> Instructions to follow
The records below are to be reproduced word for word.

> Records for this exercise
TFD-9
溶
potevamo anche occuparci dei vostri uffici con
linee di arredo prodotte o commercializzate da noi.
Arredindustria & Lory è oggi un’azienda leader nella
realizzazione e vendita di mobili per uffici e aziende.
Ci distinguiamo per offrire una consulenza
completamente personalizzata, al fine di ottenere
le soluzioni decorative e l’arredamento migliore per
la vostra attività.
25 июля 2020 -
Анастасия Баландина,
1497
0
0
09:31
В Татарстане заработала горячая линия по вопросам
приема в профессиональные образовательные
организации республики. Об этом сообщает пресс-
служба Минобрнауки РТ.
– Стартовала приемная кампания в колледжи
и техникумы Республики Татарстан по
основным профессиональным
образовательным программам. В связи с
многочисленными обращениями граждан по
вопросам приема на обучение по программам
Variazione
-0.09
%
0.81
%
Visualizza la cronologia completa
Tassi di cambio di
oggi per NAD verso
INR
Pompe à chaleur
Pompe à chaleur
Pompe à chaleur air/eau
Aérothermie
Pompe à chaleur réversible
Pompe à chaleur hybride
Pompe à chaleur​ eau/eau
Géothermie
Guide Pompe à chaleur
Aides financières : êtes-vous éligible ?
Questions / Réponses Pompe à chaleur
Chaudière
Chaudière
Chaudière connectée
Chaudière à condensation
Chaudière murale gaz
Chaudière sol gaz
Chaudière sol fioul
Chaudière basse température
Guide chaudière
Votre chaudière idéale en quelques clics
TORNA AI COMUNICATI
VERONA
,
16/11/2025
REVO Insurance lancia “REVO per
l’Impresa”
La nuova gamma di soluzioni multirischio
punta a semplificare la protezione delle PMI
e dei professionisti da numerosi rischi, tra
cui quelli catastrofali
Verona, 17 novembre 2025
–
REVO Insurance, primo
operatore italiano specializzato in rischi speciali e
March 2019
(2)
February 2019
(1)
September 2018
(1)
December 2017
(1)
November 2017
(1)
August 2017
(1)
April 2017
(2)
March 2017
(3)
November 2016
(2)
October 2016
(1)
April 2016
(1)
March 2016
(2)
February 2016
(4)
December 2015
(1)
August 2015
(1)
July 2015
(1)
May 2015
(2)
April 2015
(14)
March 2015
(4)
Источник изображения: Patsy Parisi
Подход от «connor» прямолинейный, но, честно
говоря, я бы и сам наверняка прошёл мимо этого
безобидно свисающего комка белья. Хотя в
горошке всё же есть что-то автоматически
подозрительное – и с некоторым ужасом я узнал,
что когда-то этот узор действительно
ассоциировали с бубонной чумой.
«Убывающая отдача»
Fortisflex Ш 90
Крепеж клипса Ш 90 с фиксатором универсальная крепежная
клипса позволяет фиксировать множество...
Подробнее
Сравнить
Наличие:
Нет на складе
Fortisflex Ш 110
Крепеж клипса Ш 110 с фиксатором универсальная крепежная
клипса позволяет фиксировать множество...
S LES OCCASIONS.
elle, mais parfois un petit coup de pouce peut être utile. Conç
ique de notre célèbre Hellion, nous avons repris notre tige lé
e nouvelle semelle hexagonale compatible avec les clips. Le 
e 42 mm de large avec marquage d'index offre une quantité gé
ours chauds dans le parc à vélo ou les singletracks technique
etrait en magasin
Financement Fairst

> Finished task
TFD-9
溶
potevamo anche occuparci dei vostri uffici con
linee di arredo prodotte o commercializzate da noi.
Arredindustria & Lory è oggi un’azienda leader nella
realizzazione e vendita di mobili per uffici e aziende.
Ci distinguiamo per offrire una consulenza
completamente personalizzata, al fine di ottenere
le soluzioni decorative e l’arredamento migliore per
la vostra attività.
25 июля 2020 -
Анастасия Баландина,
1497
0
0
09:31
В Татарстане заработала горячая линия по вопросам
приема в профессиональные образовательные
организации республики. Об этом сообщает пресс-
служба Минобрнауки РТ.
– Стартовала приемная кампания в колледжи
и техникумы Республики Татарстан по
основным профессиональным
образовательным программам. В связи с
многочисленными обращениями граждан по
вопросам приема на обучение по программам
Variazione
-0.09
%
0.81
%
Visualizza la cronologia completa
Tassi di cambio di
oggi per NAD verso
INR
Pompe à chaleur
Pompe à chaleur
Pompe à chaleur air/eau
Aérothermie
Pompe à chaleur réversible
Pompe à chaleur hybride
Pompe à chaleur​ eau/eau
Géothermie
Guide Pompe à chaleur
Aides financières : êtes-vous éligible ?
Questions / Réponses Pompe à chaleur
Chaudière
Chaudière
Chaudière connectée
Chaudière à condensation
Chaudière murale gaz
Chaudière sol gaz
Chaudière sol fioul
Chaudière basse température
Guide chaudière
Votre chaudière idéale en quelques clics
TORNA AI COMUNICATI
VERONA
,
16/11/2025
REVO Insurance lancia “REVO per
l’Impresa”
La nuova gamma di soluzioni multirischio
punta a semplificare la protezione delle PMI
e dei professionisti da numerosi rischi, tra
cui quelli catastrofali
Verona, 17 novembre 2025
–
REVO Insurance, primo
operatore italiano specializzato in rischi speciali e
March 2019
(2)
February 2019
(1)
September 2018
(1)
December 2017
(1)
November 2017
(1)
August 2017
(1)
April 2017
(2)
March 2017
(3)
November 2016
(2)
October 2016
(1)
April 2016
(1)
March 2016
(2)
February 2016
(4)
December 2015
(1)
August 2015
(1)
July 2015
(1)
May 2015
(2)
April 2015
(14)
March 2015
(4)
Источник изображения: Patsy Parisi
Подход от «connor» прямолинейный, но, честно
говоря, я бы и сам наверняка прошёл мимо этого
безобидно свисающего комка белья. Хотя в
горошке всё же есть что-то автоматически
подозрительное – и с некоторым ужасом я узнал,
что когда-то этот узор действительно
ассоциировали с бубонной чумой.
«Убывающая отдача»
Fortisflex Ш 90
Крепеж клипса Ш 90 с фиксатором универсальная крепежная
клипса позволяет фиксировать множество...
Подробнее
Сравнить
Наличие:
Нет на складе
Fortisflex Ш 110
Крепеж клипса Ш 110 с фиксатором универсальная крепежная
клипса позволяет фиксировать множество...
S LES OCCASIONS.
elle, mais parfois un petit coup de pouce peut être utile. Conç
ique de notre célèbre Hellion, nous avons repris notre tige lé
e nouvelle semelle hexagonale compatible avec les clips. Le 
e 42 mm de large avec marquage d'index offre une quantité gé
ours chauds dans le parc à vélo ou les singletracks technique
etrait en magasin
Financement Fairst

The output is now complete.